Oct. 26, 2009 | By Austin Raynor, DSJ Staff Columnist

President Obama’s relentless campaign to socialize the United States economy continued on Thursday when the Federal Reserve released a set of proposed initiatives that would give it unprecedented control over the salaries of tens of thousands of executives, traders, and bankers at publicly traded financial institutions.

The new rules would require that compensation at over 6,000 American banks be submitted to regulatory scrutiny by “the Fed”. If the Fed did not approve of a bank’s compensation plans, it could force the bank to set salaries at levels the government finds suitable.

The Fed’s declared intention is to help structure the compensation packages of high-level bank employees to reward financially smart long-term decision making and discourage excessive short-term risk-taking. For instance, the Fed claims that one cause of the financial crash was that certain bank executives were seduced into making thousands of low-quality loans in order to receive bonuses.

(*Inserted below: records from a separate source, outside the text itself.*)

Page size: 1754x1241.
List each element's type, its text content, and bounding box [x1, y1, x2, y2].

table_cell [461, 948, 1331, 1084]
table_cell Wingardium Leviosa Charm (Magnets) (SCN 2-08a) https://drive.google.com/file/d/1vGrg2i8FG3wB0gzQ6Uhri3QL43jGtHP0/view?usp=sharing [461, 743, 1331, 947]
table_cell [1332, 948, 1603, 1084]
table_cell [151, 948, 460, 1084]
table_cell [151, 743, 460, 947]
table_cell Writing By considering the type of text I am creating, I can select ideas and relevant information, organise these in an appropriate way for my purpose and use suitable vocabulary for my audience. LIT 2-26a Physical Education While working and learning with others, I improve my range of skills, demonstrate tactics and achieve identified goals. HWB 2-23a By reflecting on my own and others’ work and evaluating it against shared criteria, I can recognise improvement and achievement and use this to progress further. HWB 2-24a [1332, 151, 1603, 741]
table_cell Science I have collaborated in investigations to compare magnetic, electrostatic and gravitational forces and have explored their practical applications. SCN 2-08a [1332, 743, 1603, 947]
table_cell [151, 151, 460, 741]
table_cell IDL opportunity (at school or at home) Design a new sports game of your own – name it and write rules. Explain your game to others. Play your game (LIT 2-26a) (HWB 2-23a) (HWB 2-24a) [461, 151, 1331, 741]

This is a perfect example of the government making more laws to solve a problem that it created in the first place. The housing bust (in large part responsible for the crash) was a direct result of Fed behavior: through a policy of easy money, the Fed created the unsustainable bubble that ended in a catastrophe of foreclosures and bank failures.

The more obvious role of the Fed in the crash is even acknowledged, albeit quietly, by the Fed itself. In an official Federal Reserve information release regarding the current proposals, it acknowledges that “because of the presence of the federal safety net, shareholders of a banking organization may be willing to tolerate a degree of risk that is inconsistent with the organization’s safety and soundness.”

In a free market, dangerous lending practices may eventually result in a bank failing and going out of business. Banks thus have a strong incentive to carefully balance their investments with assiduous safeguarding of their reserves. Bankers realize that if they make enough bad loans that are defaulted on, the bank will fail and they will personally suffer. This is how the incentive system works.

But when the Fed provides a safety net as a lender of last resort, this incentive structure is almost entirely undermined. Lending without the threat of bankruptcy is like playing poker knowing that when you lose, you don’t actually lose, and when you win, you get to keep all the winnings. There is a great incentive to make extremely risky bets, or, in this case, risky loans.

Why should the banks safeguard their money? They know that the taxpayer will bear the burden if they fail.

Add to this federal safety net the fact that risky loans were actually encouraged by the federal government in the form of the Community Reinvestment Act, which threatened banks with regulatory penalties if they didn’t loan to minority individuals who lacked the financial means to purchase a house and thus otherwise would not have received a loan.

An inspection of the issue, therefore, reveals that the new laws are “solutions” designed by a government for a problem it created. Government failure should not be a pretext for further government expansion, especially when the conditions that precipitated the crash (e.g., the Fed’s easy money policy, the existence of the Fed as a lender of last resort) have not been corrected.

This newest act of government intrusion is yet another in a laundry list of socialist, central-planning programs implemented under the Obama administration. The government’s naïve belief in its own ability to manage huge sections of the economy is quite inexplicable. The government can’t even manage its own finances, much less the finances of large private industries. If the government were a business, it would be insolvent.

The Fed recently implemented salary controls at banks that received significant bailout funds, but the regulations discussed in this article would cover even profitable, fully private banks. Americans should be shocked at this outrageous fact. Bureaucrats determining, through the use of administrative edicts not even subject to Congressional oversight, the salaries of individuals working at private companies is a practice that belongs in Stalin’s Russia or Mussolini’s Italy, not the United States.

President Obama’s unashamed lies concerning his belief in the free market system should no longer find a receptive audience among citizens of a nation that he has put on the fast track to economic ruin and totalitarian control.

Austin Raynor is a staff columnist for The DSJ. His views do not necessarily represent those of the entire staff.